Not feeling obligated to a pre-existing business model could prove freeing. By no-longer focusing on hardware, Xbox will have no hesitation in putting its games and services wherever it sees an opportunity. It isn’t worried about protecting the machine under the TV anymore, whereas its historical competitor (Sony) is worried about that.
“If you’re playing an Xbox game, with an Xbox UI, via an Xbox service with an Xbox controller… does it matter who manufactured the machine you’re playing it on?”
Microsoft’s studios boss Matt Booty said that Xbox’s competition is actually TikTok and movies, rather than other consoles. That’s true in the sense that every developer and publisher is competing with TikTok and movies. And that’s not new. Video games are part of a wider ecosystem of things people choose to spend their spare time and money on. Granted, that space is noisier and more competitive than ever. And games may not be as trendy as short form video right now. But it is competition that’s always been there in one form or another. We just need to do what we’ve always done, which is come up with new, engaging and exciting games. That’s the challenge the whole industry is expected to rise to.
TikTok may be something for Xbox as a game maker to worry about. But as a platform, there is also an expanding number of competitors to deal with, including Roblox, Fortnite, Steam, Netflix, Amazon and yes, PlayStation and Nintendo, too. These are all places where people engage, play, and pay for their games.
Microsoft is very much a participant in this modern platform battle. But it has work to do. It still lags behind most of those aforementioned competitors (and by quite some margin). Windows 11 as a gaming platform isn’t good enough, not yet. It’s not clear if streaming can ever become a mainstream proposition. Or how much player growth there is in subscription services. And although its games line-up has improved greatly, customers seem primarily interested in accessing them in places outside of the Microsoft ecosystem.

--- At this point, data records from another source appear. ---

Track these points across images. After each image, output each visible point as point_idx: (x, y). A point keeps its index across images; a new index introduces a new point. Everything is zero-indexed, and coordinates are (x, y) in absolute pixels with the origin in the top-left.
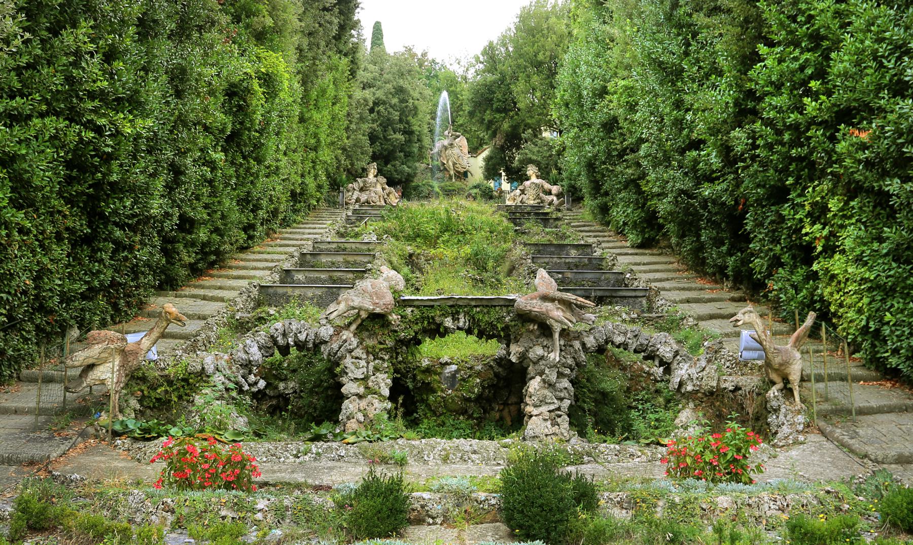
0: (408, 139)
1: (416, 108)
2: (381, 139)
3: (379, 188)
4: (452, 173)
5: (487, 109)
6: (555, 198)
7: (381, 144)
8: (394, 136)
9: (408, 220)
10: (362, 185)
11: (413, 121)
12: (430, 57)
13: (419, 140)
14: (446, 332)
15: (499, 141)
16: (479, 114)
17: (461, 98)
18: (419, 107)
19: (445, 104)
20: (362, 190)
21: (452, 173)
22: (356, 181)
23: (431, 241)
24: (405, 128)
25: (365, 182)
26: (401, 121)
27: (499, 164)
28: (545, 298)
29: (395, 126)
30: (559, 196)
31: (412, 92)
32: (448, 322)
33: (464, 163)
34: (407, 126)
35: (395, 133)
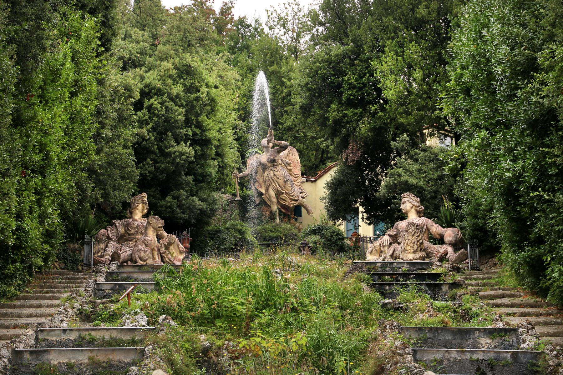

Yet make no mistake, although the console war of old may be over, it’s just been replaced with a far bigger, multi-faceted platform battle. And it’s one Microsoft aims to lead.





Absolutely agreed with your thoughts here. Today's comments by Nadella illustrate that Microsoft plans to leverage their foothold on PC and use it to strengthen their next console. They don't plan on abandoning the race, they plan to transform it in their favour.